**HOW TO COMPLETE THIS TASK**
From the line that contains "middle tip: (864, 896)" to the last line of the data, every line is to be transcribed exactly; no other line is to be included.

══ DATA SHOWN ══

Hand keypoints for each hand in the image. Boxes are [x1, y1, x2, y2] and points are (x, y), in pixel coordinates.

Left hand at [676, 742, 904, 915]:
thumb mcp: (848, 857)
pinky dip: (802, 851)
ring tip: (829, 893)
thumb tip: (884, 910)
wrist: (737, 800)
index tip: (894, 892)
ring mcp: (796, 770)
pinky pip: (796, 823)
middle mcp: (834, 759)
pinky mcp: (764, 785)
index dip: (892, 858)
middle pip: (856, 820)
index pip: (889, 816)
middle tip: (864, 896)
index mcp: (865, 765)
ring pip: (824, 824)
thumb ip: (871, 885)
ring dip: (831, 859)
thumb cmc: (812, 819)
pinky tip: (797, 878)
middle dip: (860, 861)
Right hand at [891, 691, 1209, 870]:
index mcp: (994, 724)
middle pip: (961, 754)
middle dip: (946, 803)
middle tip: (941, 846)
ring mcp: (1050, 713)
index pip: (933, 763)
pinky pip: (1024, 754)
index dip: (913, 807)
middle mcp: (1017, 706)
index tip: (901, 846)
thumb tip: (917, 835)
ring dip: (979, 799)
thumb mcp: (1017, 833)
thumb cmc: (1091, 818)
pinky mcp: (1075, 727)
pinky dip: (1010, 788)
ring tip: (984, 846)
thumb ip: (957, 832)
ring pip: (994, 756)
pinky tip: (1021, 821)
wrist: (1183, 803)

═══

**ANSWER FOR THE TASK**
middle tip: (864, 896)
index mcp: (865, 765)
ring pip: (824, 824)
thumb ip: (871, 885)
ring dip: (831, 859)
thumb cmc: (812, 819)
pinky tip: (797, 878)
middle dip: (860, 861)
Right hand at [891, 691, 1209, 870]:
index mcp: (994, 724)
middle pip: (961, 754)
middle dip: (946, 803)
middle tip: (941, 846)
ring mcp: (1050, 713)
index pip: (933, 763)
pinky pip: (1024, 754)
index dip: (913, 807)
middle mcp: (1017, 706)
index tip: (901, 846)
thumb tip: (917, 835)
ring dip: (979, 799)
thumb mcp: (1017, 833)
thumb cmc: (1091, 818)
pinky mcp: (1075, 727)
pinky dip: (1010, 788)
ring tip: (984, 846)
thumb ip: (957, 832)
ring pip: (994, 756)
pinky tip: (1021, 821)
wrist: (1183, 803)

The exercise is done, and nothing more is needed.